__Activity__
Collect the lines of the entries where "bits" shows up.

__Data for this exercise__
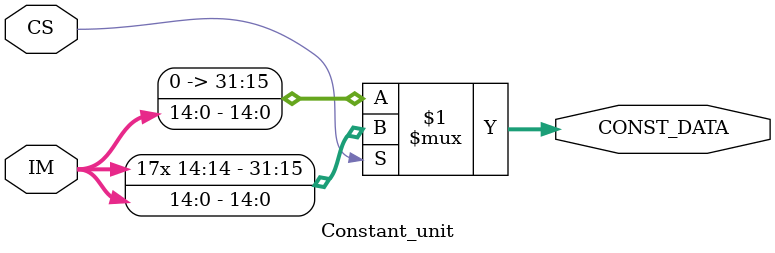
<source format=v>
`timescale 1ns / 1ps


// depending on CS bit, extends the sign bit (not sure which, COME BACK AND FIND OUT!!)


module Constant_unit(
					input [14:0] IM,
					input CS,
					output [31:0] CONST_DATA
					);
// updated: changed const_data to a wire and assigned its value
//			corrected the algorithm of REPEATING MSB throughout top 17 bits instead of just MSB


assign CONST_DATA = (CS)? {{17{IM[14]}},IM} : {17'b0,IM}; // if true, copies IM's MSB for top 17 bits (17 + 14:0 = 17 + 15 = 32 = 31:0)	
// MSB, MSB, MSB,...... MSB, IM[14], IM[13], .... IM[0] = CONST_DATA


// always@(*) begin
// 	CONST_DATA = IM;
// 	CONST_DATA[31] = (CS)? IM[14]: 0 ;	// in tables, CS = 1 for sign extended IM
// end

endmodule
</source>
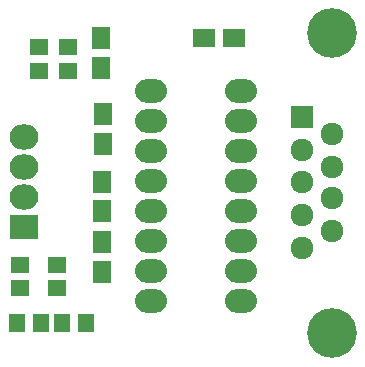
<source format=gbr>
G04 #@! TF.FileFunction,Soldermask,Top*
%FSLAX46Y46*%
G04 Gerber Fmt 4.6, Leading zero omitted, Abs format (unit mm)*
G04 Created by KiCad (PCBNEW 201611211049+7371~55~ubuntu16.10.1-product) date Thu Dec 29 13:08:53 2016*
%MOMM*%
%LPD*%
G01*
G04 APERTURE LIST*
%ADD10C,0.100000*%
%ADD11C,4.210000*%
%ADD12R,1.924000X1.924000*%
%ADD13C,1.924000*%
%ADD14R,1.650000X1.900000*%
%ADD15R,1.900000X1.650000*%
%ADD16R,2.432000X2.127200*%
%ADD17O,2.432000X2.127200*%
%ADD18O,2.700000X2.000000*%
%ADD19R,1.650000X1.400000*%
%ADD20R,1.400000X1.650000*%
G04 APERTURE END LIST*
D10*
D11*
X153543000Y-100330000D03*
X153543000Y-74930000D03*
D12*
X151003000Y-82042000D03*
D13*
X151003000Y-84836000D03*
X151003000Y-87503000D03*
X151003000Y-90297000D03*
X151003000Y-93091000D03*
X153543000Y-83439000D03*
X153543000Y-86233000D03*
X153543000Y-88900000D03*
X153543000Y-91694000D03*
D14*
X134143750Y-81776250D03*
X134143750Y-84276250D03*
X134080250Y-89991250D03*
X134080250Y-87491250D03*
D15*
X142736250Y-75342750D03*
X145236250Y-75342750D03*
D14*
X134080250Y-95134750D03*
X134080250Y-92634750D03*
X133985000Y-77831000D03*
X133985000Y-75331000D03*
D16*
X127508000Y-91313000D03*
D17*
X127508000Y-88773000D03*
X127508000Y-86233000D03*
X127508000Y-83693000D03*
D18*
X138271250Y-79787750D03*
X138271250Y-82327750D03*
X138271250Y-84867750D03*
X138271250Y-87407750D03*
X138271250Y-89947750D03*
X138271250Y-92487750D03*
X138271250Y-95027750D03*
X138271250Y-97567750D03*
X145891250Y-97567750D03*
X145891250Y-95027750D03*
X145891250Y-92487750D03*
X145891250Y-89947750D03*
X145891250Y-87407750D03*
X145891250Y-84867750D03*
X145891250Y-82327750D03*
X145891250Y-79787750D03*
D19*
X131191000Y-78089000D03*
X131191000Y-76089000D03*
X130302000Y-94504000D03*
X130302000Y-96504000D03*
X127127000Y-96504000D03*
X127127000Y-94504000D03*
X128778000Y-76089000D03*
X128778000Y-78089000D03*
D20*
X130699000Y-99441000D03*
X132699000Y-99441000D03*
X126889000Y-99441000D03*
X128889000Y-99441000D03*
M02*

</source>
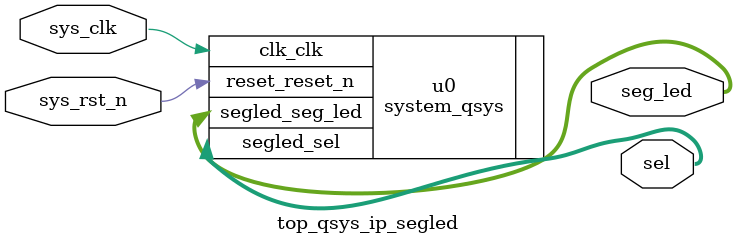
<source format=v>

module top_qsys_ip_segled(
    input        sys_clk,      // 时钟
    input        sys_rst_n,    // 复位

    output [5:0] sel,          // 数码管位选端
    output [7:0] seg_led       // 数码管段选端
);

//*****************************************************
//**                    main code
//*****************************************************

//例化Qsys系统
system_qsys u0 (
    .clk_clk            (sys_clk  ),   // 时钟
    .reset_reset_n      (sys_rst_n),   // 复位
   
    .segled_sel         (sel      ),   // 数码管位选端
    .segled_seg_led     (seg_led  )    // 数码管段选端
    );


endmodule
</source>
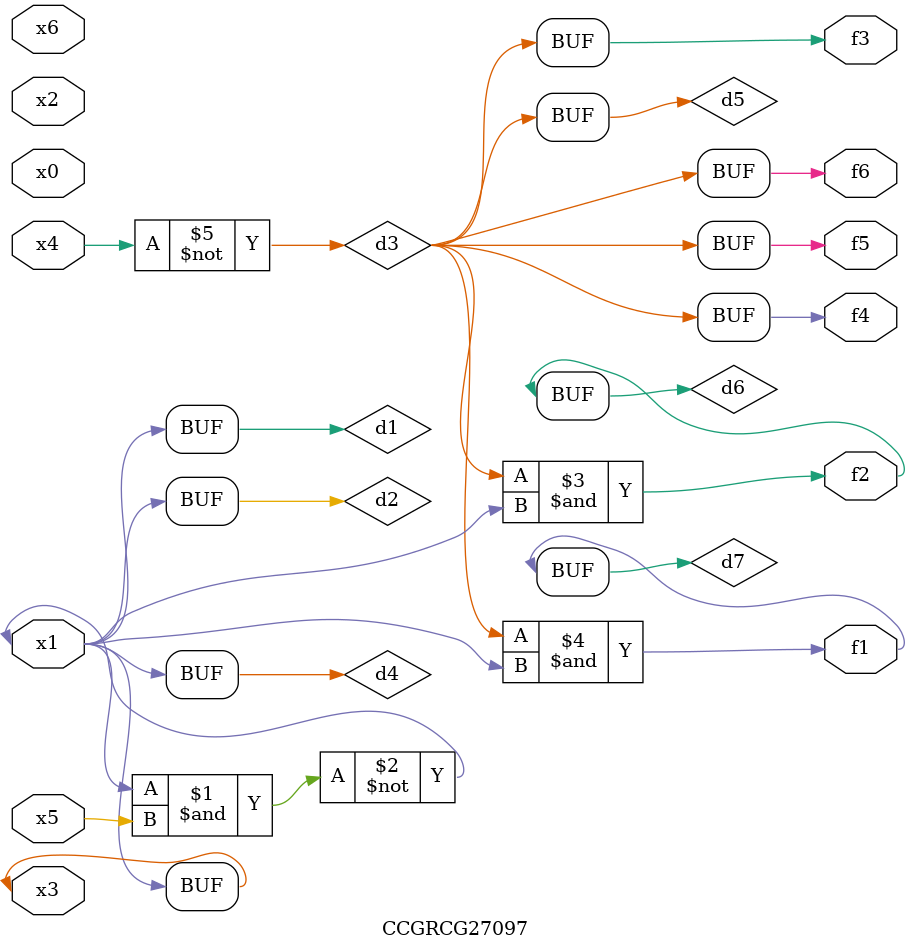
<source format=v>
module CCGRCG27097(
	input x0, x1, x2, x3, x4, x5, x6,
	output f1, f2, f3, f4, f5, f6
);

	wire d1, d2, d3, d4, d5, d6, d7;

	buf (d1, x1, x3);
	nand (d2, x1, x5);
	not (d3, x4);
	buf (d4, d1, d2);
	buf (d5, d3);
	and (d6, d3, d4);
	and (d7, d3, d4);
	assign f1 = d7;
	assign f2 = d6;
	assign f3 = d5;
	assign f4 = d5;
	assign f5 = d5;
	assign f6 = d5;
endmodule

</source>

__The completed task__
//			corrected the algorithm of REPEATING MSB throughout top 17 bits instead of just MSB
assign CONST_DATA = (CS)? {{17{IM[14]}},IM} : {17'b0,IM}; // if true, copies IM's MSB for top 17 bits (17 + 14:0 = 17 + 15 = 32 = 31:0)	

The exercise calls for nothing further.